Interpretive Summary: An eradication program has been developed to remove citrus canker (caused by Xanthomonas axonopodis pv citri, Xac) from Florida. The eradication program is based on knowledge of the disease epidemiology. Additional information on the spread of Xac bacteria in wind blown splash will provide further insights into pathogen dynamics, and ways of detecting and quantifying epidemiologically significant (living) bacteria of Xac. The objective here was to assess a molecular method (PCR) and dilution plating for detecting and quantifying the Xac bacteria in wind-driven splash. Samples were collected down wind from canker-infected trees and quantified by the two systems. Detection agreed between the two systems on 75% of the samples tested. However, quantification suggested that at low concentrations PCR was not reliable as there were insufficient bacteria, and at higher concentrations despite good agreement on detection, quantiofication by PCR was unreliable. The results confirm previous observations on the sensitivity of real-time PCR for detecting citrus canker bacteria (down to 103/ml). For epidemiological studies a more sensitive PCR protocol is desirable, particularly one that can quantify epidemiologically active bacteria. Development of such a system is currently underway.
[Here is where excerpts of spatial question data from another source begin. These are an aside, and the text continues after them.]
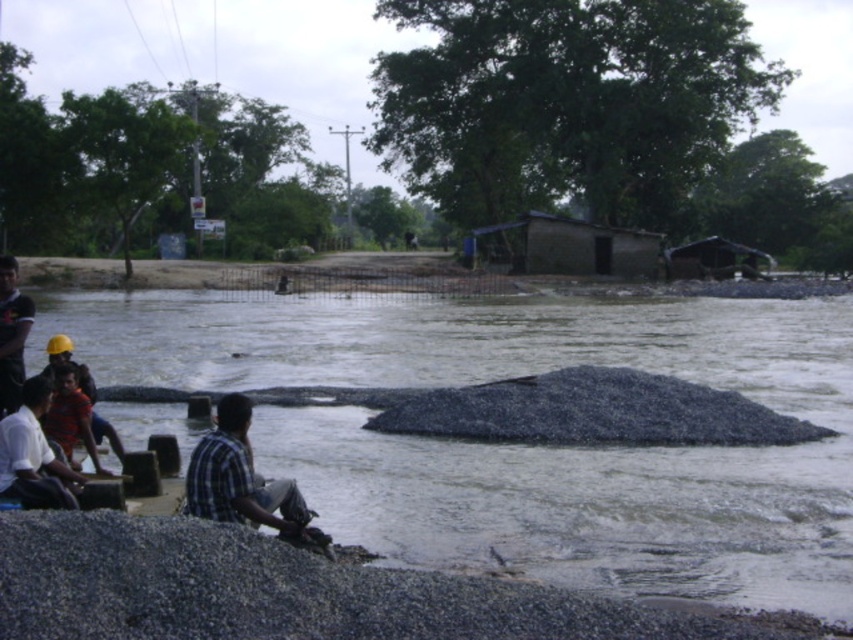
Does point (821, 371) lie in front of point (15, 369)?

No, (821, 371) is behind (15, 369).

Can you confirm if gray gravel river at center is bigger than dark blue plaid shirt at left?

Yes, gray gravel river at center is bigger than dark blue plaid shirt at left.

The image size is (853, 640). Find the location of `gray gravel river at center`. gray gravel river at center is located at coordinates (524, 444).

Can you confirm if gray gravel at lower left is positioned below brown corrugated metal hut at center right?

Indeed, gray gravel at lower left is positioned under brown corrugated metal hut at center right.

This screenshot has height=640, width=853. Describe the element at coordinates (287, 592) in the screenshot. I see `gray gravel at lower left` at that location.

Find the location of a particular element. This screenshot has height=640, width=853. gray gravel at lower left is located at coordinates (287, 592).

Who is more distant from viewer, [556,250] or [715,273]?

Positioned behind is point [715,273].

Can you confirm if dark brown mud hut at center is smaller than brown corrugated metal hut at center right?

Correct, dark brown mud hut at center occupies less space than brown corrugated metal hut at center right.

Is point (467, 248) more distant than point (669, 259)?

Yes, point (467, 248) is farther from viewer.

Where is `dark brown mud hut at center`? This screenshot has width=853, height=640. dark brown mud hut at center is located at coordinates (572, 248).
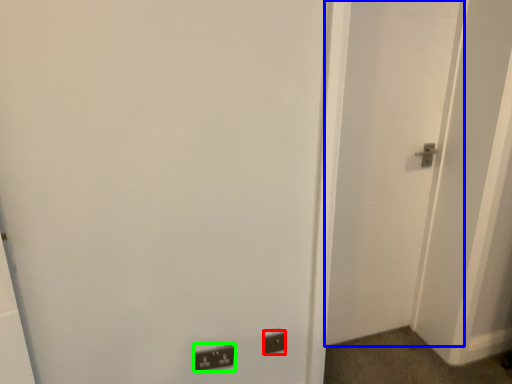
Question: Based on their relative distances, which object is nearer to electric outlet (highlighted by a red box)? Choose from door (highlighted by a blue box) and light switch (highlighted by a green box).

Choices:
 (A) door
 (B) light switch

Answer: (B)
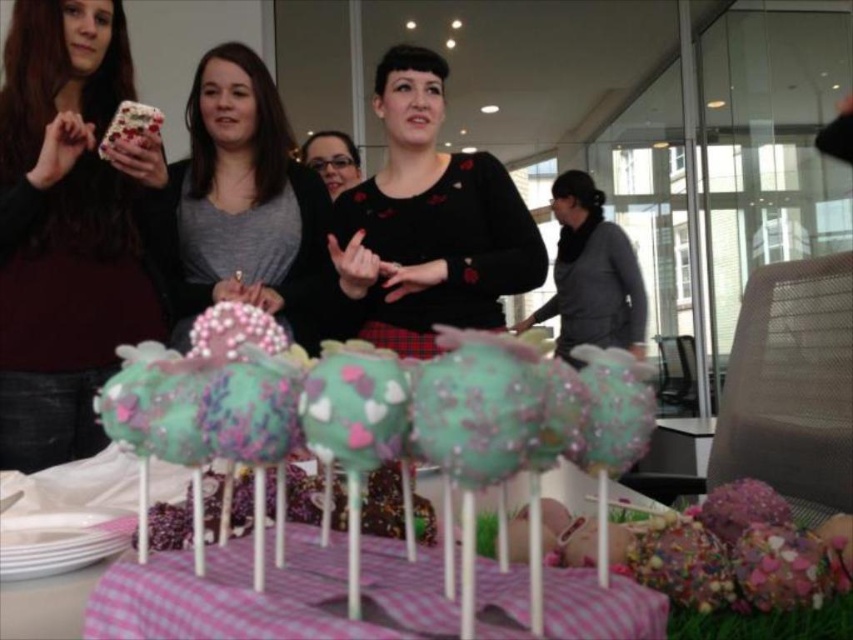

Technical Abstract: An eradication program has been developed to remove citrus canker (caused by Xanthomonas axonopodis pv citri, Xac) from Florida (1,4). The eradication program is based on knowledge of the disease epidemiology. Additional information on the spread of Xac bacteria in wind blown splash will provide further insights into pathogen dynamics, and ways of detecting and quantifying epidemiologically significant (living) bacteria of Xac. The objective here was to assess a molecular method (PCR) and dilution plating for detecting and quantifying the pathogen in wind-driven splash. Samples of wind-driven splash (a total of 314) were collected down wind from canker-infected trees. The systems used to simulate rain splash, and the sampling procedures, have been described previously (3). Control samples comprised water and known positive samples of Xac. The samples were subject to dilution plating on nutrient agar and the colonies counted after 5 days and compared to that estimated using an established citrus canker SYBR Green real-time PCR method for detection from symptomatic tissues using universal primers VM3+4 (2). Detection agreed between the two systems on 75% of the samples tested (235 of 314 samples). However, false negatives using PCR were found in 75 (24%) of samples, all of which contained 3 to 863 bacteria/per ml as detected by dilution plating, but only 4 samples (1%) were positive using PCR, but not by dilution plating. However, at PCR scores of 0.5 and above, there was excellent agreement on detection of the bacteria between the two methods. There was a positive linear relationship between the real-time PCR score and log number of living bacteria collected/ml (Table 1), although a large range of living bacteria/ml existed within each PCR category, implying some discrepancy in quantification of bacteria between the two methods. No modification was made to the PCR protocol and no splash-sample concentrating procedures were performed. The results confirm previous observations on the sensitivity of real-time PCR for detecting citrus canker bacteria (down to 103/ml, 2). Differences existed in quantification of bacteria between the two methods. For epidemiological studies a more sensitive PCR protocol is desirable, particularly one that can quantify epidemiologically active bacteria. Development of such a system is currently underway.